(WASHINGTON) — Yujing Zhang, the Chinese national who sparked security concerns after she allegedly talked her way into the president’s Mar-a-Lago country club, had in her hotel room thousands of dollars in cash, multiple sim cards and a device used to detect hidden cameras, prosecutors alleged Monday.
At a detention hearing in a Florida federal court, prosecutors said nine USB drives and several credit cards were also found in Zhang’s hotel room.
The government is still investigating whether Zhang was involved in espionage activity, prosecutors said.
A public defender for Zhang, Robert Adler, pushed back in court against the idea Zhang was a spy and said she did not have the type of tools “associated with espionage activities” like lock-picking devices or Wi-Fi interception equipment.
The prosecutor, Ronaldo Garcia, reminded the court that Zhang has not been accused of espionage.
Rather, he attempted to paint Zhang as a liar, in part because she told the court last week that she “maybe” had more than $5,000 if she combined some money she had in cash with the small amount in an American bank account. But Monday, Garcia said she had $7,500 in U.S. cash alone and another $600 in Chinese currency.
“She lies to everyone she encounters,” Garcia said.
Zhang’s attorney countered that his client “made no direct misrepresentations” to agents during the incident at Mar-a-Lago, and said she cooperated with all instructions.
Zhang is currently facing a count of lying to federal agents and a count of entering a restricted area stemming from the Saturday March 30 incident.
According to a criminal complaint filed against Zhang, at around noon on that Saturday, she appeared at a Secret Service checkpoint outside the president’s country club and presented two Chinese passports. There was some confusion over whether she was a relative of a club member, and Mar-a-Lago staff cleared her through the checkpoint, the complaint says.
She went through a second Secret Service checkpoint, this one where she was screened by a magnetometer for weapons or explosives, before making her way to the club’s reception area. Only there did a receptionist discover Zhang was not on the club’s access list and called the Secret Service back.
When questioned by the Secret Service, Zhang said she had been told to attend a United Nations Chinese American Association event – also referred to as a “United Nations Friendship Event” — that night at Mar-a-Lago by a Chinese friend named “Charles.” The event was not on the club’s schedule. President Donald Trump was in Florida at the time, but was off-site at a nearby golf course during the incident.
On Monday, the defense indicated that Zhang was attempting to attend an event advertised in China by an event promoter named Charles Lee and had paid an organization purportedly linked to Lee some $20,000 in February. ABC News previously reported that Lee was listed as an officer on a now-defunct website for a group called the “United Nations Chinese Friendship Association.” No such organization appears in an online official database of U.N.-affiliated groups. ABC News has been unable to reach Lee for comment.
The complaint said that when Zhang was detained she had other electronics on her, including four cell phones, a laptop and a thumb drive that the Secret Service said a preliminary analysis showed contained some kind of malware.
On Monday, a Secret Service agent said that the malware was invasive and when it was plugged into an investigator’s computer for analysis, it automatically started downloading a suspected malicious program and the analyst had to abort the technical probe.

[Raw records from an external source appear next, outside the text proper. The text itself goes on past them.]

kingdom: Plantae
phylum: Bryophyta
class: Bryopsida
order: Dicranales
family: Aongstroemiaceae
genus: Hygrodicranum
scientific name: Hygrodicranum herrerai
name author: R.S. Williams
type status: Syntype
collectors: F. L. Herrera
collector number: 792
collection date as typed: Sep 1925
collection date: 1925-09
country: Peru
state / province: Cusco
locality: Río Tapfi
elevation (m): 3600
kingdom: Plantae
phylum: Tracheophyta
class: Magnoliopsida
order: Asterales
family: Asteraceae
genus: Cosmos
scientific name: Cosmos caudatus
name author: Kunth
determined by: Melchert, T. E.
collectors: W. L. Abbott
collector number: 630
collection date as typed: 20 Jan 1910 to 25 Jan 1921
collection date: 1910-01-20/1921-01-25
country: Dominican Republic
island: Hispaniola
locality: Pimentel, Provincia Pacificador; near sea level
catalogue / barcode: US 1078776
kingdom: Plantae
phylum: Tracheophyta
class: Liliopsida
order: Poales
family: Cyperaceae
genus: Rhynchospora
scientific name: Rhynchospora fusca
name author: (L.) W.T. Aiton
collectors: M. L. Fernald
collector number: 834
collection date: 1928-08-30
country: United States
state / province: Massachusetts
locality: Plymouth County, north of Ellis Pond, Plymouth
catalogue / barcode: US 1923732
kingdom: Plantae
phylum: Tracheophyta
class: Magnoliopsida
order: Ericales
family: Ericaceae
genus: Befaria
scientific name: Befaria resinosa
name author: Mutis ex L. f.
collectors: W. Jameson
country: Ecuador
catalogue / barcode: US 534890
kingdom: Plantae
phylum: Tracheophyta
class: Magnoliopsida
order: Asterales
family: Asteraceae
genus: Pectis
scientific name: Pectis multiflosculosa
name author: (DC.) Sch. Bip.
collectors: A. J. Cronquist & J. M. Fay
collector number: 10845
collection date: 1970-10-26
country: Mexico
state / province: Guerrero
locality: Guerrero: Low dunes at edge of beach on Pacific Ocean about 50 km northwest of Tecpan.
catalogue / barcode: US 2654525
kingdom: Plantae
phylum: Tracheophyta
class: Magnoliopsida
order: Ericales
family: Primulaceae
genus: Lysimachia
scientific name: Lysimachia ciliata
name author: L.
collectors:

Asked about the Mar-a-Lago incident last week, Trump called it a “fluke.” But Secretary of State Mike Pompeo Friday linked the breach to a broader “threat” he said China poses to the U.S.
James Mulvenon, a Chinese espionage expert, said the counter-surveillance equipment that prosecutors allege was found in Zhang’s hotel room make her “certainly more suspicious” as a potential counter-intelligence threat, but he said he was still skeptical of her connection to a professional espionage operation, considering what he called terrible tradecraft.
Don Mihalek, a former senior Secret Service agent, shared the skepticism.
“Clearly you have to figure out what’s on all this stuff, but I don’t see too many professional spies doing what she did and getting caught,” said Mihalek, an ABC News contributor. “This doesn’t sound professional to me.”
A law enforcement source told ABC News the hidden camera detector is one that is commercially available.
Mulvenon told ABC News the developments have left him with more questions than answers, the most important being, “Ultimately, what was her endgame?”
Former senior Department of Homeland Security official John Cohen, however, said the incident highlights a larger concern.
“While we have wait to learn the specifics regarding Zhang, the bigger issue is — and what concerns counter-intelligence professionals is — that this case illustrates the vulnerability that arises because of the president’s regular use of Mar-a-Lago,” said Cohen, also an ABC News contributor. “While this person may have been easy to detect, intelligence operatives using good tradecraft will be less so.”
In an initial court appearance last week, Zhang said she worked as a consultant to a Chinese investment firm. The Chinese government said last week that it had been notified of Zhang’s arrest and is providing consular assistance to her.
Prosecutors said Monday Zhang came to the U.S. on a tourist visa, which has been revoked.
At the end of the hearing, Magistrate Judge William Matthewman said he needed more time to decide whether Zhang will be held in detention before trial and ordered the hearing be continued next Monday.